Review: TV On The Radio

 Brooklyn’s finest experimental art-rockers TV On The Radio have always seen more critical acclaim than commercial recognition – their genre-skipping, heavily atmospheric post-rock gets all to easily pigeonholed as “critic rock” for its apparent cerebral ambition and left-field quirkiness.

Artist TV On The Radio I
Title Dear Science
Label 4AD
Myspace www.myspace.com/tvotr

Brooklyn’s finest experimental art-rockers TV On The Radio have always seen more critical acclaim than commercial recognition – their genre-skipping, heavily atmospheric post-rock gets all to easily pigeonholed as “critic rock” for its apparent cerebral ambition and left-field quirkiness. That would be unfair: if furiously inventive, they’re really anything but self-indulgent, and always amid the clouds of dirty, industrial electro or off-kilter Arcade Fire-instrumentation, there’s solid-gold pop clarity at heart. Their latest, Dear Science, has brought that sleeker pop sensibility further to the fore, with still as great a sense of purpose as ever, to stupidly good effect.

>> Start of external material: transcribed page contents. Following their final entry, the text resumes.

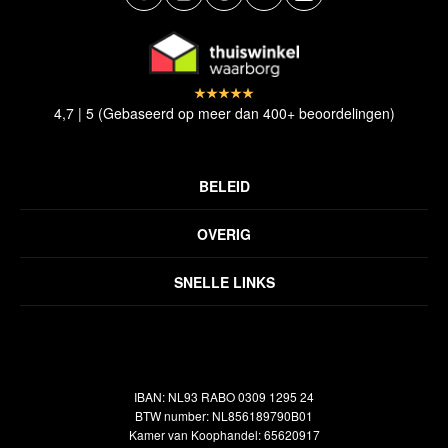
4,7 | 5 (Gebaseerd op meer dan 400+ beoordelingen)
BELEID
Privacyverklaring
OVERIG
Disclaimer
Over ons
Algemene voorwaarden
SNELLE LINKS
Inspiratie
Verzendbeleid
Alle vloerkleden
Contact
Terugbetalingsbeleid
Oosterse meubels
Showroom
Outlet
Klantenservice
IBAN: NL93 RABO 0309 1295 24
Maatwerk
Veelgestelde vragen
BTW number: NL856189790B01
Interieuradvies
Kamer van Koophandel: 65620917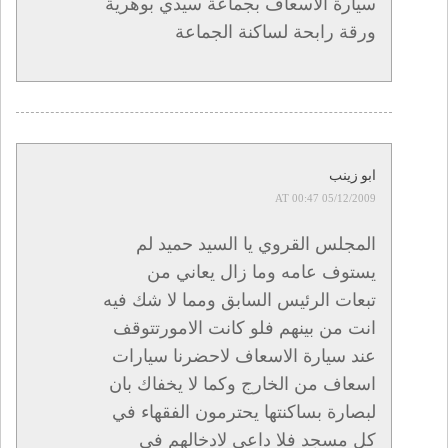
سيارة الاسعاف بجماعة سيدي بوهرية
ورقة رابحة لساكنة الجماعة
ابو زينب
05/12/2009 AT 00:47
المجلس القروي يا السيد حميد لم
يستوف عامه وما زال يعاني من
تبعات الرئيس السابق ومما لا شك فيه
انت من بينهم فلو كانت الامورتتوقف
عند سيارة الاسعاف لاحضرنا سيارات
اسعاف من الخارج وكما لا يخفاك بان
لبصارة بساكنتها يحترمون الفقهاء في
كل مسجد فلا داعى لادخالهم في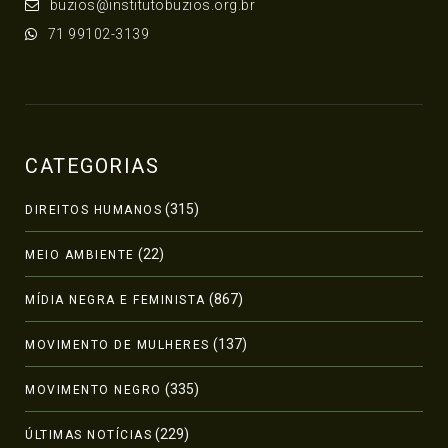
buzios@institutobuzios.org.br
71 99102-3139
CATEGORIAS
(315)
DIREITOS HUMANOS
(22)
MEIO AMBIENTE
(867)
MÍDIA NEGRA E FEMINISTA
(137)
MOVIMENTO DE MULHERES
(335)
MOVIMENTO NEGRO
(229)
ÚLTIMAS NOTÍCIAS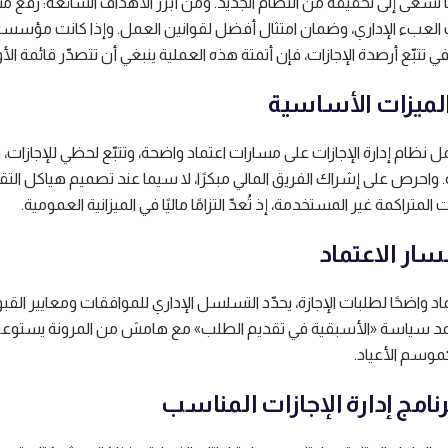
ا تسعى إلى تحقيقه من النظام الجديد. ومن أبرز الأهداف الشائعة: رفع 
 العبء الإداري، وضمان امتثال أفضل لقوانين العمل. وإذا كانت مؤسس
 تتبّع أرصدة الإجازات، فإن أتمتة هذه العملية ينبغي أن تتصدّر قائمة الأو
 نظام إدارة الإجازات على مسارات اعتماد واضحة، وتتبّع لحظي للإجازات،
. واحرص على إشراك الفريق المالي مبكرًا، لا سيما عند تصميم هياكل التقا
 المتراكمة غير المستخدمة، إذ تُعدّ التزامًا ماليًا في الميزانية العمومية.
 واضحًا لطلبات الإجازة، يحدّد التسلسل الإداري للموافقات ومعايير القب
مد سياسة «الأسبقية في تقديم الطلب» مع هامش من المرونة يستوع
موسم الأعياد.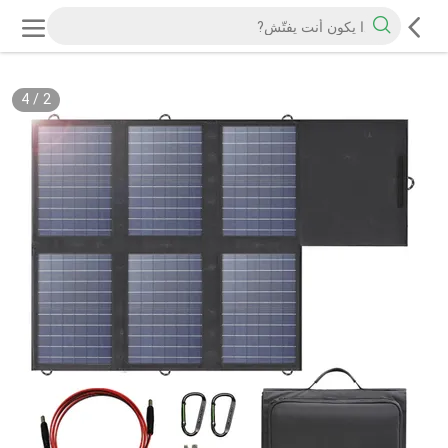
4
/
2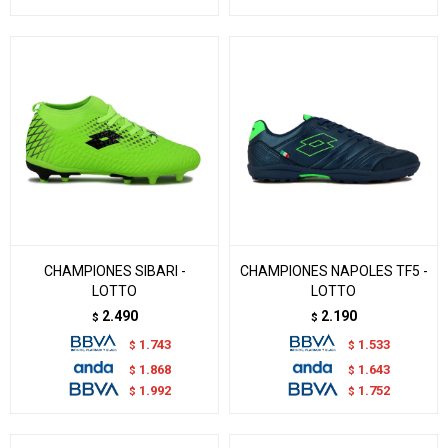
CHAMPIONES SIBARI -
CHAMPIONES NAPOLES TF5 -
LOTTO
LOTTO
2.490
2.190
$
$
1.743
1.533
$
$
1.868
1.643
$
$
1.992
1.752
$
$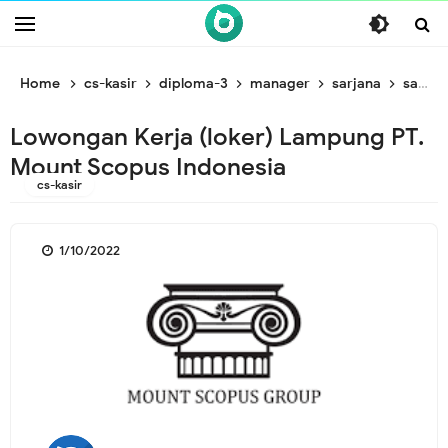
/* ganti br awal */
/* ganti br end */
Home
cs-kasir
diploma-3
manager
sarjana
satpam
Lowongan Kerja (loker) Lampung PT.
Mount Scopus Indonesia
cs-kasir
1/10/2022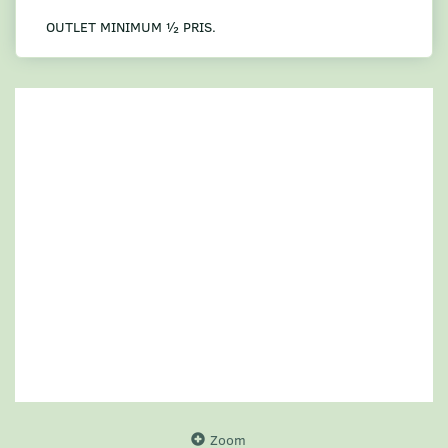
OUTLET MINIMUM ½ PRIS.
Zoom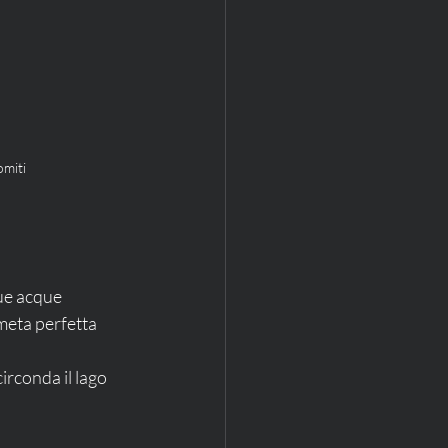
omiti
sue acque 
 meta perfetta 
irconda il lago 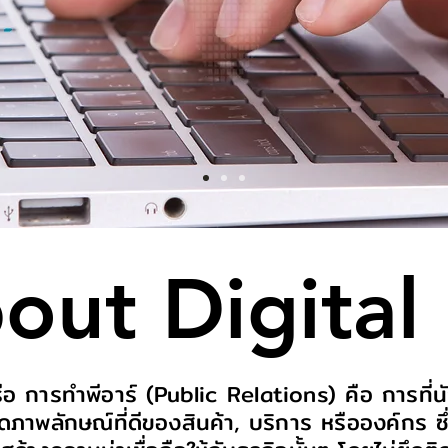
bout Digital
อ การทำพีอาร์ (Public Relations) คือ การที่นั
ิดภาพลักษณ์ที่ดีของสินค้า, บริการ หรือองค์กร ซึ่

Dear Science doesn’t mark a particularly radical shift for the band, structurally, sonically or lyrically, but there’s a newly found, visceral optimism that seeps through its every pore. Leading single “Golden Age” is one of the friskiest, most danceable outings of their career – if still helplessly doused in five-layers of stony irony; “Family Tree” is a surprisingly deadpan piano balled, the closest they come to earnest, yearning sentimentality. There’s a sense that it’s some sort of ploy, to shrug off all of the labels of darkness and dankness ever attributed to them, but, not ones to mess around, this remains a sober set of songs, each with a real sense of its own purpose. Love and war are pervading themes, delivered with a lighter sound, but by no means a lighter touch.

It’s also perhaps the most political, or politically framed record that we’ve seen from them. As the open-letter title suggests, the band have a gripe with an apparently disillusioned scientific community – one neglecting its collective genius for more trivial endeavour than the world’s more urgent problems. It’s not the sharpest of commentaries, nor one that too obviously affects the record, really, but TVOTR seem to have a thing for asking questions and grinding axes whenever they can – and if it makes them write such bone-crushingly brilliant music, who really cares what spurs them?